### Problem description
From the RoboCrew audio and voice tutorial below, extract the passage from "Audio and Voice" to "LLMAgent or XLeRobotAgent.", copying it word for word.

Audio and Voice Tutorial

RoboCrew allows your robot to listen for voice commands using wake-word detection and respond verbally using Text-to-Speech (TTS). This creates a hands-free “Intelligence Loop” where the robot perceives, reasons, and acts based on your spoken instructions.

1. Enabling Voice in the Agent

To utilize audio features, you must provide a microphone device index and enable the TTS flag during the initialization of the LLMAgent or XLeRobotAgent.

Basic Configuration

agent = XLeRobotAgent(
    model="google_genai:gemini-3-flash-preview",
    tools=[...],
    sounddevice_index=2,  # 🎙️ Provide your microphone device index
    wakeword="Bob",       # 🗣️ Custom wake-word (default is "robot")
    tts=True,             # 🔊 Enable Text-to-Speech
    # ... other params
)

### Raw data

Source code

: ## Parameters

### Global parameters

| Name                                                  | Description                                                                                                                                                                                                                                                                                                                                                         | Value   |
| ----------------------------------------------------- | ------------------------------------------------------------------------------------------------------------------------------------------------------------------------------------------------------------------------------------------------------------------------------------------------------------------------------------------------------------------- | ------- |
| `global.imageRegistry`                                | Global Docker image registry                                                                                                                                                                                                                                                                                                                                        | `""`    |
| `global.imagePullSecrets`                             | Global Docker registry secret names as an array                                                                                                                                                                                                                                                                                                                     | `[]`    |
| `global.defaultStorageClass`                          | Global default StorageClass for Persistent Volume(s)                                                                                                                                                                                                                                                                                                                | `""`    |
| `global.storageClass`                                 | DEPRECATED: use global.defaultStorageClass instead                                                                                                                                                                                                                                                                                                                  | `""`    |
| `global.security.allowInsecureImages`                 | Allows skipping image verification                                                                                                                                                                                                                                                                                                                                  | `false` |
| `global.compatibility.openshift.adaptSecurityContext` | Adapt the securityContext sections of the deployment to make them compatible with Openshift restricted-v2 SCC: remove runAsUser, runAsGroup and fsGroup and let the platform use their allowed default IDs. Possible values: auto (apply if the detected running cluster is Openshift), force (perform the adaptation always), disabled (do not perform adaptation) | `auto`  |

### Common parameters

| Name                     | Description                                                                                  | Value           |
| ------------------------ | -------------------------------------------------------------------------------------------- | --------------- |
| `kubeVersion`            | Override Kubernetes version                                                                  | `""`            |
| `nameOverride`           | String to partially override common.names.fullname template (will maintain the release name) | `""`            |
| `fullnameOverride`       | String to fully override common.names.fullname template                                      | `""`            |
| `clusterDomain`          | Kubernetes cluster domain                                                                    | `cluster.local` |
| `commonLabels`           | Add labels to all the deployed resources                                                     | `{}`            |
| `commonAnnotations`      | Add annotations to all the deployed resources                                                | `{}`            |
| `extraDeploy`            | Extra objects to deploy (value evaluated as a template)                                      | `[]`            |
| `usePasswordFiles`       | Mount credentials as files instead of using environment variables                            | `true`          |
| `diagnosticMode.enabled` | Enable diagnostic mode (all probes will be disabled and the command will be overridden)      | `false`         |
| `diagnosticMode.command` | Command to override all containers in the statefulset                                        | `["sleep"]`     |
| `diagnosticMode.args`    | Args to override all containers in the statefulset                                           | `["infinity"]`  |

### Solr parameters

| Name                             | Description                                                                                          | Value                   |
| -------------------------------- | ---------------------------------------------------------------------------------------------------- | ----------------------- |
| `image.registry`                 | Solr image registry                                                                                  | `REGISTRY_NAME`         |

### Exercise answer
Audio and Voice Tutorial

RoboCrew allows your robot to listen for voice commands using wake-word detection and respond verbally using Text-to-Speech (TTS). This creates a hands-free “Intelligence Loop” where the robot perceives, reasons, and acts based on your spoken instructions.

1. Enabling Voice in the Agent

To utilize audio features, you must provide a microphone device index and enable the TTS flag during the initialization of the LLMAgent or XLeRobotAgent.